ECLI:NL:CRVB:2005:AU7656
Centrale Raad van Beroep
- Hoger beroep
- T.L. de Vries
- C.D.A. Bos
- Rechtspraak.nl
Intrekking AOW-pensioen na overlijden echtgenoot en zelfstandig recht onder verdrag Nederland-Marokko
In deze zaak gaat het om de intrekking van het AOW-pensioen van appellante na het overlijden van haar echtgenoot. Appellante, die nooit in Nederland heeft gewoond of gewerkt, had een AOW-pensioen toegekend gekregen op basis van de verzekeringstijd van haar overleden echtgenoot.
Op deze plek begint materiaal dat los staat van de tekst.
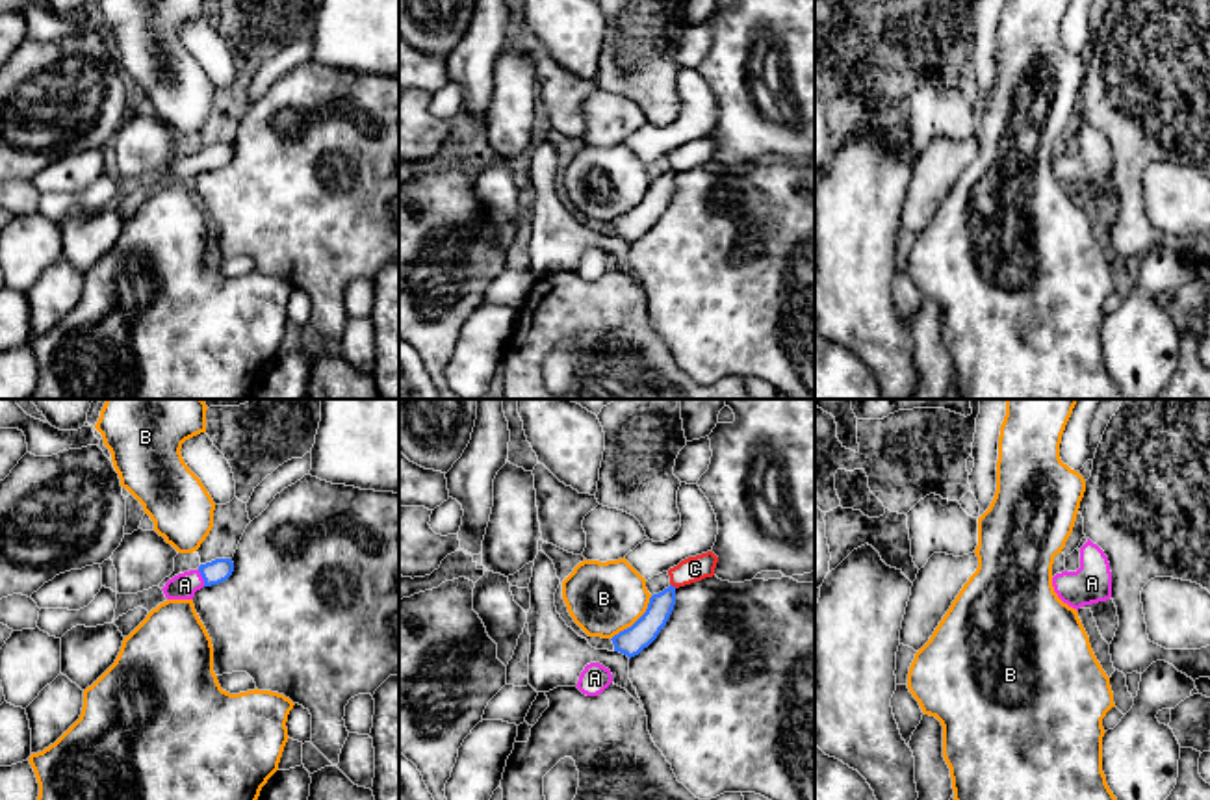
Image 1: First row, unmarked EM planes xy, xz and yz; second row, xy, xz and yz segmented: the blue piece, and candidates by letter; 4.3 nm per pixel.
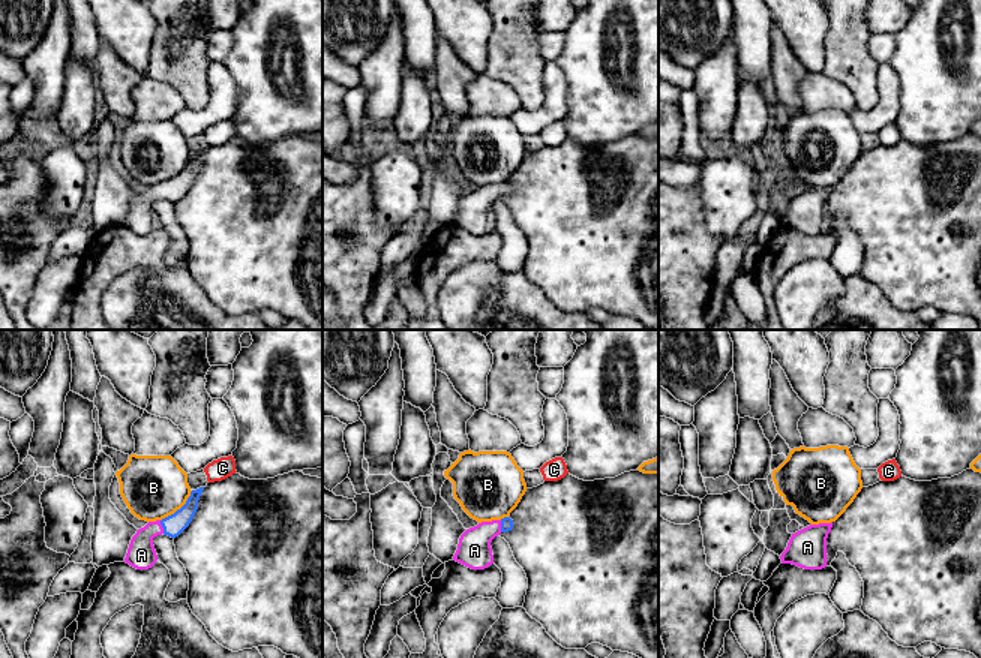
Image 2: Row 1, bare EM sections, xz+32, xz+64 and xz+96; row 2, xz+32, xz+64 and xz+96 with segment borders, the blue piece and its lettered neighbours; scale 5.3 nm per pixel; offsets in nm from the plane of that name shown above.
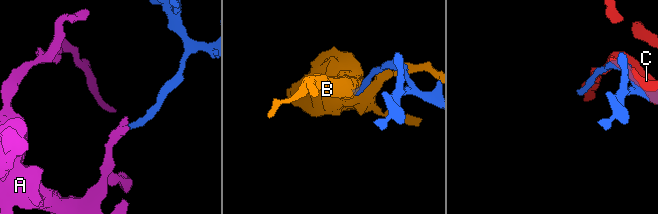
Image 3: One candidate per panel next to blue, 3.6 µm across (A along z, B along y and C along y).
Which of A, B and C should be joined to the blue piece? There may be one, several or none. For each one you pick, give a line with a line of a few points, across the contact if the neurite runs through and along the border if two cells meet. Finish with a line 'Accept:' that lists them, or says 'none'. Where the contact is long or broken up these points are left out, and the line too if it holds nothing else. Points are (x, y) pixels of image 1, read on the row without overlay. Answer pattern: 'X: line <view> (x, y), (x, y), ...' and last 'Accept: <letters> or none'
A: line xy (218, 154), (203, 162), (184, 169)
Accept: A

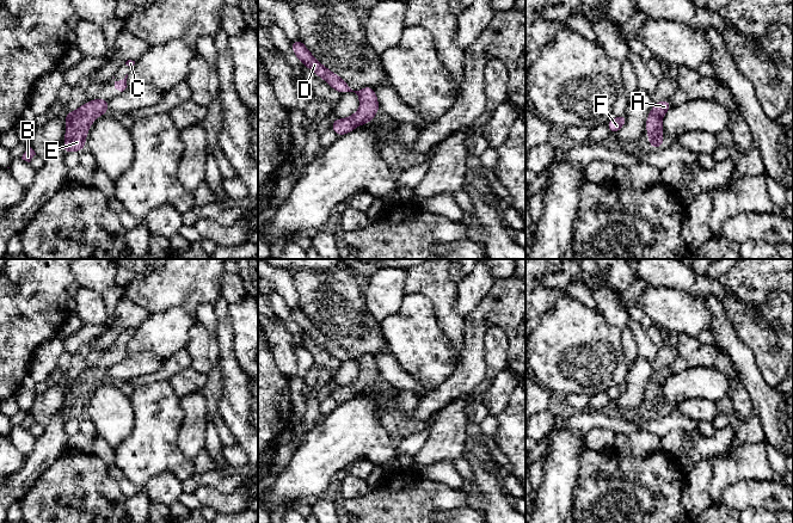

De Centrale Raad van Beroep behandelt het hoger beroep van appellante tegen de uitspraak van de rechtbank Amsterdam, die eerder het besluit van de Sociale verzekeringsbank om het AOW-pensioen in te trekken, heeft bevestigd. De Raad overweegt dat het AOW-pensioen van appellante met ingang van oktober 2001 is ingetrokken, omdat het pensioen afhankelijk is van de status van de echtgenoot. De Raad stelt vast dat appellante geen zelfstandig recht op AOW-pensioen kan ontlenen aan het verdrag inzake sociale zekerheid tussen Nederland en Marokko, omdat dit verdrag geen bepalingen bevatte die een gehuwde vrouw automatisch recht gaven op AOW-pensioen. De Raad bevestigt dat de intrekking van het pensioen rechtmatig was, aangezien de wijziging van het verdrag pas op 1 november 2004 in werking trad. De Raad concludeert dat appellante geen aanspraak kan maken op AOW-pensioen na het overlijden van haar echtgenoot, en bevestigt de eerdere uitspraak van de rechtbank.